A Novel Real Coded Genetic Algorithm for Software Mutation Testing

Abstract

Information Technology has rapidly developed in recent years and software systems can play a critical role in the symmetry of the technology. Regarding the field of software testing, white-box unit-level testing constitutes the backbone of all other testing techniques, as testing can be entirely implemented by considering the source code of each System Under Test (SUT). In unit-level white-box testing, mutants can be used; these mutants are artificially generated faults seeded in each SUT that behave similarly to the realistic ones. Executing test cases against mutants results in the adequacy (mutation) score of each test case. Efficient Genetic Algorithm (GA)-based methods have been proposed to address different problems in white-box unit testing and, in particular, issues of mutation testing techniques.
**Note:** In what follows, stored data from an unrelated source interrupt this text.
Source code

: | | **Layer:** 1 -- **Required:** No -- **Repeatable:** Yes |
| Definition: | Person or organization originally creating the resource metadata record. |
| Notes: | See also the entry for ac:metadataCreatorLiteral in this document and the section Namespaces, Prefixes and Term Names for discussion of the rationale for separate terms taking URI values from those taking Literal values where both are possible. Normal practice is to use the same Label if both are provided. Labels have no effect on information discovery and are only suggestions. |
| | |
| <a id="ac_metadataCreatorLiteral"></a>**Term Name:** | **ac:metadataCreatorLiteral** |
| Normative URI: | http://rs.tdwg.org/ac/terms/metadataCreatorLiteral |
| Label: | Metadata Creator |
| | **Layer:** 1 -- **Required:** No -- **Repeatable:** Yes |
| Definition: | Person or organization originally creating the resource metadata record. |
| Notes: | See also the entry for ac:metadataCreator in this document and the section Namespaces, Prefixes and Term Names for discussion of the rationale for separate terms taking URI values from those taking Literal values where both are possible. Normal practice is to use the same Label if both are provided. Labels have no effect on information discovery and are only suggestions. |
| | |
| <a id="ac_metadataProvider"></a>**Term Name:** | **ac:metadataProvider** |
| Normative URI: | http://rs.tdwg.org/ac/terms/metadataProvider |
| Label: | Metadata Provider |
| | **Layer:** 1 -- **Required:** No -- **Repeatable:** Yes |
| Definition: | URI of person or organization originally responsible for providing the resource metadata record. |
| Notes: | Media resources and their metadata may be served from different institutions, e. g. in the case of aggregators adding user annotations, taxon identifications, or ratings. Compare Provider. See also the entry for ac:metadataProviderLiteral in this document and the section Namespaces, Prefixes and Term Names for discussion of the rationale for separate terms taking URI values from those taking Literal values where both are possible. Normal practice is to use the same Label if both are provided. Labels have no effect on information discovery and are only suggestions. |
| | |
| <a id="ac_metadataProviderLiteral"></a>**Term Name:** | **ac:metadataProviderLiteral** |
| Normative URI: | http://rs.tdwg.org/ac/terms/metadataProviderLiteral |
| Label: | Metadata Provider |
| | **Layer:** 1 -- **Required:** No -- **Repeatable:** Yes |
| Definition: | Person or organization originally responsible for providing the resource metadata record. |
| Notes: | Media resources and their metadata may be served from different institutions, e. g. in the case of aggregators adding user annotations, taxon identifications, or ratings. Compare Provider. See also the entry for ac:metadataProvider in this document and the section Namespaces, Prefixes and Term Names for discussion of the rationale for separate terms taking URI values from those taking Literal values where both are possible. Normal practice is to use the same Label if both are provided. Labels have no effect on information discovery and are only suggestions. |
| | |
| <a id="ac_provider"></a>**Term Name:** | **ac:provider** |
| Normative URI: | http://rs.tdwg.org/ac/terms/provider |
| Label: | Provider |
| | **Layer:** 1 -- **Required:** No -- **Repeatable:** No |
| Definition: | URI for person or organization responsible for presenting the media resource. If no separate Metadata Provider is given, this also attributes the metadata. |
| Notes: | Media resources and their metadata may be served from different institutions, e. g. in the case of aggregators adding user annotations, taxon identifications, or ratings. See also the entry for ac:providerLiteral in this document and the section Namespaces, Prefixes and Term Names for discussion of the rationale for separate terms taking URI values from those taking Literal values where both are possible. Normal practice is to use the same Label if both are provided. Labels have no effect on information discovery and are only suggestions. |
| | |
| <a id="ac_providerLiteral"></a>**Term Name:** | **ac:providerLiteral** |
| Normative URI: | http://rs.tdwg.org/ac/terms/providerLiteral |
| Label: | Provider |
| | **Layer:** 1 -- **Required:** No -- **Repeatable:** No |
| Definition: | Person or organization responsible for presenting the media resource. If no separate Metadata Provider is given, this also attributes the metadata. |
In this research paper, a new approach, which integrates the path coverage-based testing method with the novel idea of tracing a Fault Detection Matrix (FDM) to achieve maximum mutation coverage, is proposed. The proposed real coded GA for mutation testing is designed to achieve the highest Mutation Score, and it is thus named RGA-MS. The approach is implemented in two phases: path coverage-based test data are initially generated and stored in an optimized test suite. In the next phase, the test suite is executed to kill the mutants present in the SUT. The proposed method aims to achieve the minimum test dataset, having at the same time the highest Mutation Score by removing duplicate test data covering the same mutants. The proposed approach is implemented on the same SUTs as these have been used for path testing. We proved that the RGA-MS approach can cover maximum mutants with a minimum number of test cases. Furthermore, the proposed method can generate a maximum path coverage-based test suite with minimum test data generation compared to other algorithms. In addition, all mutants in the SUT can be covered by less number of test data with no duplicates. Ultimately, the generated optimal test suite is trained to achieve the highest Mutation Score. GA is used to find the maximum mutation coverage as well as to delete the redundant test cases.